Sennett summarizes Rico’s dilemma in the following terms: ‘Short-term capitalism threatens to corrode his character, particularly those qualities of character which bind human beings to one another and furnishes each with a sense of sustainable self’ (27). Sennett describes the nature of the change that has taken place in work and family over one short generation. Today’s successful managers were raised in the post-war decades in families in which fathers worked and mothers nurtured and where the life course was planned through until retirement and there was a high level of certainty about outcomes. Many of these children despised their parents for their lack of entrepreneurial spirit and their commitment to a particular place and occupation. However, despite their own often successful careers, many have begun to reflect not altogether favorably on the contexts in which their children are growing up compared with (no doubt nostalgic) recollections of the ones in which they were raised. This produces considerable anxieties about the downside of their success and mobility.

Since coming to the US, my family is working in stressful and demanding jobs where long hours and travel are part of the culture. A major work-family problem in the United States is having no time for family caring. My father works 2 jobs and my mother takes any available overtime on the weekends. I work daily and am taking 5 classes this semester. This is because we recently bought a house and the mortgage is very high. The `American Dream` that we came here for has enslaved us. I have a little brother who gets into a lot of trouble and we are not there daily to set a positive example.

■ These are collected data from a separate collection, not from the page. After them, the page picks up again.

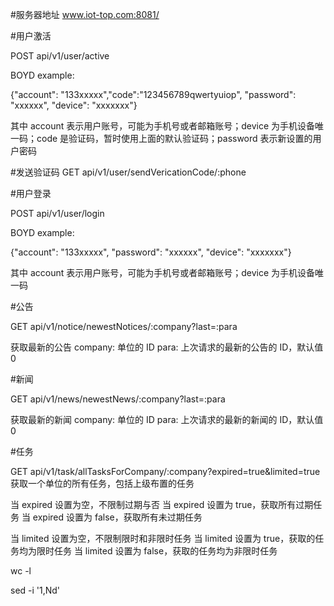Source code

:#服务器地址
www.iot-top.com:8081/


#用户激活

POST api/v1/user/active

BOYD example:

{"account": "133xxxxx","code":"123456789qwertyuiop", "password": "xxxxxx", "device": "xxxxxxx"}

其中 account 表示用户账号，可能为手机号或者邮箱账号；device 为手机设备唯一码；code 是验证码，暂时使用上面的默认验证码；password 表示新设置的用户密码

#发送验证码
GET api/v1/user/sendVericationCode/:phone



#用户登录

POST api/v1/user/login

BOYD example:

{"account": "133xxxxx", "password": "xxxxxx", "device": "xxxxxxx"}

其中 account 表示用户账号，可能为手机号或者邮箱账号；device 为手机设备唯一码


#公告

GET api/v1/notice/newestNotices/:company?last=:para

获取最新的公告
company: 单位的 ID
para: 上次请求的最新的公告的 ID，默认值 0


#新闻

GET api/v1/news/newestNews/:company?last=:para

获取最新的新闻
company: 单位的 ID
para: 上次请求的最新的新闻的 ID，默认值 0

#任务

GET api/v1/task/allTasksForCompany/:company?expired=true&limited=true
获取一个单位的所有任务，包括上级布置的任务

当 expired 设置为空，不限制过期与否
当 expired 设置为 true，获取所有过期任务
当 expired 设置为 false，获取所有未过期任务

当 limited 设置为空，不限制限时和非限时任务
当 limited 设置为 true，获取的任务均为限时任务
当 limited 设置为 false，获取的任务均为非限时任务

wc -l

sed -i '1,Nd'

The example we set is the need, desire and the means in which we are earning money. Sacrificing ourselves for a dream that may never be realized. The organization of the modern industrial system has not “caught up” with the reality of most people’s lives, nor acknowledged or honored its own potential for creating more reasonable life-styles for most people rather than the extremes of wealth and poverty. The business community seems increasingly driven solely by the profit motive. Finally, the elimination of many working people may eventually curtail the capacity of the population to consume the goods produced. As technological and social change race on at an ever more rapid pace, it will be up to corporate and community leaders to redirect the priorities of work organizations to benefit the workers as well as to generate profit and capital.

Programs and policies such as family leave, child care, part-time opportunities, and flexible work schedules are significant ways to create a culture of family support. Corporate culture and philosophy powerfully influence the work environment, which in turn affects outcomes at work and at home. For example, Sennett found among dual-career couples that men who have flexible work schedules indicate significantly lower marital, parental, and professional stress as well as fewer distress symptoms. He also found that perceived organizational support is related both to job commitment and to family support for job commitment. Family support also is directly related to job commitment. Such results suggest that organizational and family support work together to influence job commitment, and, ideally, productivity.

The Corrosion of Character speaks to a specific issue of the importance of integrating work and family more thoroughly in our thinking, in our theoretical and practical approaches to innovative social structures, and in our behavior as individuals. The interdependence of economy and family has been the dominant theme in the book focusing on family over the last decade. The book has unashamedly had the goal of raising the consciousness of scholars, managers, and community leaders about the need to think of work organizations and families as institutions more thoroughly integrated with one another. Only with this approach can people in the twenty-first century be whole people free from feelings of being divided into work and family selves. This approach can contribute to homes becoming healthier environments in which to live and raise children and work organizations becoming more productive and less wasteful of human resources.

References

Sennett, R. (1999). The Corrosion of Character: The Personal Consequences of Work in the New Capitalism. London, Norton.